This is a timely book. It addresses the challenges of a fractious and fractured Europe. The first word of the title means ‘truth’ in Russian, and the author’s point is that we have collectively lost sight of that essential commodity.
Rory MacLean, whose previous books include Stalin’s Nose, Under the Dragon and Falling for Icarus, retraces in reverse a journey he made 30 years ago. Starting in Moscow this time and ending in London, his aim is ‘to understand what had gone wrong’ since the heady optimism following the fall of both the Soviet Union and the Berlin Wall: ‘I wanted to learn how refugees, the dispossessed and cyberhackers had been used by nationalists.’
After sketching the 20th-century history of each region with a sure hand, MacLean proceeds with a series of vignettes.

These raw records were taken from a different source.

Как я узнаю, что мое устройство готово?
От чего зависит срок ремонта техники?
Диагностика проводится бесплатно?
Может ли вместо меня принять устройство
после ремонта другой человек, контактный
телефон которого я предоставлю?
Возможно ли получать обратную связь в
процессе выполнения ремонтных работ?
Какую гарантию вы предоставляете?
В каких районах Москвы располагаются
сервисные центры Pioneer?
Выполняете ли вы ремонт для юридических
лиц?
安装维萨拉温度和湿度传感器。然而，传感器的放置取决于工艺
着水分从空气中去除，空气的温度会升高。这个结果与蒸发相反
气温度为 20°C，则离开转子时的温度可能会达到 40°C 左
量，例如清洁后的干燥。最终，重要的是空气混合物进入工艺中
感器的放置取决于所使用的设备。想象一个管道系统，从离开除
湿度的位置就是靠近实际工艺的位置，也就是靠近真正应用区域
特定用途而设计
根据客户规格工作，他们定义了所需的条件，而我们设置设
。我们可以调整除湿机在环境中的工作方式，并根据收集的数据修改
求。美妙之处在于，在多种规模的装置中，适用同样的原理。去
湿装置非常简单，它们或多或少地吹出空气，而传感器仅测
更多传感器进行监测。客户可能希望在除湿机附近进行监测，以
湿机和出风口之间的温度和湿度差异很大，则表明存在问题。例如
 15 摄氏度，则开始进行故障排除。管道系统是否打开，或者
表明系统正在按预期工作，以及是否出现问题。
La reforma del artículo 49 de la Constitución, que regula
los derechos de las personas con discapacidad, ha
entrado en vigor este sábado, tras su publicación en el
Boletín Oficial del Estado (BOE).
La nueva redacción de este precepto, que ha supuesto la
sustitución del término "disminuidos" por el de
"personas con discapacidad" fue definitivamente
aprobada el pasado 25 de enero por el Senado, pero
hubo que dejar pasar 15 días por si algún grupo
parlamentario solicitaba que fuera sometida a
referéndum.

He visits ‘Russia’s military Disneyland’, a glitzy weapons bazaar where balaclava-wearing dancers in SAS uniforms perform a robot ballet. In Estonia he travels to one of that tiny country’s 1,500 islands and learns about the Forest Brothers, wartime partisans who harried occupation forces. In Transnistria, a banana-shaped breakaway republic of a breakaway republic of the former Soviet Union, he reveals the horrors of illegally traded weapons-grade uranium-235.
The author is a fine sleuth. Driving south out of the Carpathians onto the Great Hungarian Plain he manages to find the man who welcomed him to his home on his earlier journey a generation past, and they glug Crimean champagne set aside for Maclean’s return. In this way the author lets people describe in their own words what has happened as new ‘demigods’ — usually more draconian than the previous incumbents — took over the reins of government. One hears again the refrain that at least everyone had work under the communist regime, and that ‘migrants steal jobs’.